Daisy is not able to sleep through the night because of pain and stiffness in her legs and having SDR will finally mean she will be able to sleep all night long, pain free, whilst having a positive impact of her concentration and energy levels during the day.

Daisy is now 9 years old and lives in King’s Lynn in Norfolk. She was born 12 weeks early and has quadriplegic cerebral palsy. You may have seen her on The Secret Life of 5 Year Olds, on Channel 4 in 2016. In 2018 Daisy was diagnosed with neuroblastoma cancer in her adrenal gland and underwent a 10 hour operation to remove the tumour and has thankfully been in remission ever since.

Daisy is a beautiful, kind, intelligent little girl who really struggles with movement.
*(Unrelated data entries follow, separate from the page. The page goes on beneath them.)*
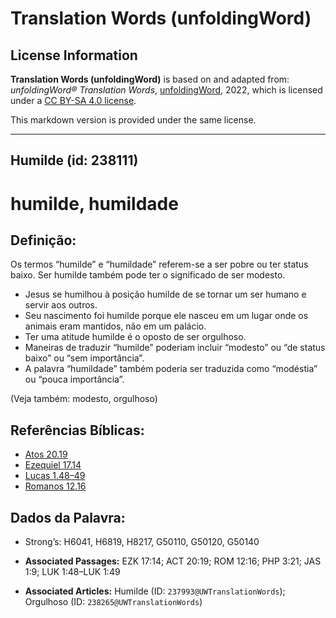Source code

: # Translation Words (unfoldingWord)

## License Information

**Translation Words (unfoldingWord)** is based on and adapted from: _unfoldingWord® Translation Words_, [unfoldingWord](https://unfoldingword.org/utw), 2022, which is licensed under a [CC BY-SA 4.0 license](https://creativecommons.org/licenses/by-sa/4.0/legalcode.en).

This markdown version is provided under the same license.



--------------------------------

## Humilde (id: 238111)

humilde, humildade
==================

Definição:
----------

Os termos “humilde” e “humildade” referem\-se a ser pobre ou ter status baixo. Ser humilde também pode ter o significado de ser modesto.

* Jesus se humilhou à posição humilde de se tornar um ser humano e servir aos outros.
* Seu nascimento foi humilde porque ele nasceu em um lugar onde os animais eram mantidos, não em um palácio.
* Ter uma atitude humilde é o oposto de ser orgulhoso.
* Maneiras de traduzir “humilde” poderiam incluir “modesto” ou “de status baixo” ou “sem importância”.
* A palavra “humildade” também poderia ser traduzida como “modéstia” ou “pouca importância”.

(Veja também: modesto, orgulhoso)

Referências Bíblicas:
---------------------

* [Atos 20\.19](https://ref.ly/Acts20:19)
* [Ezequiel 17\.14](https://ref.ly/Ezek17:14)
* [Lucas 1\.48–49](https://ref.ly/Luke1:48-Luke1:49)
* [Romanos 12\.16](https://ref.ly/Rom12:16)

Dados da Palavra:
-----------------

* Strong’s: H6041, H6819, H8217, G50110, G50120, G50140

* **Associated Passages:** EZK 17:14; ACT 20:19; ROM 12:16; PHP 3:21; JAS 1:9; LUK 1:48–LUK 1:49
* **Associated Articles:** Humilde (ID: `237993@UWTranslationWords`); Orgulhoso (ID: `238265@UWTranslationWords`)

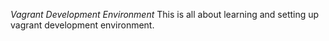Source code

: *Vagrant Development Environment*
This is all about learning and setting up vagrant development environment.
She is unable to sit, stand, crawl or walk unaided and we are hoping with SDR Surgery at Alder Hey Children’s Hospital, we can help Daisy reach her full potential and make her future a brighter, more independent one.

Selective Dorsal Rhizotomy (SDR) surgery is a procedure that treats muscle spasticity caused by abnormal communication among the brain, spinal cord, nerves and muscles. It corrects muscle spasticity by cutting the nerve rootlets in the spinal cord that are sending abnormal signals to the muscles. The surgery helps reduce spasticity and can Improve the range of motion and functional mobility.

Daisy is so determined and driven, we owe it to her to try to help her improve muscle function and strength.

Thank you for reading Daisy’s story and for your kind donation.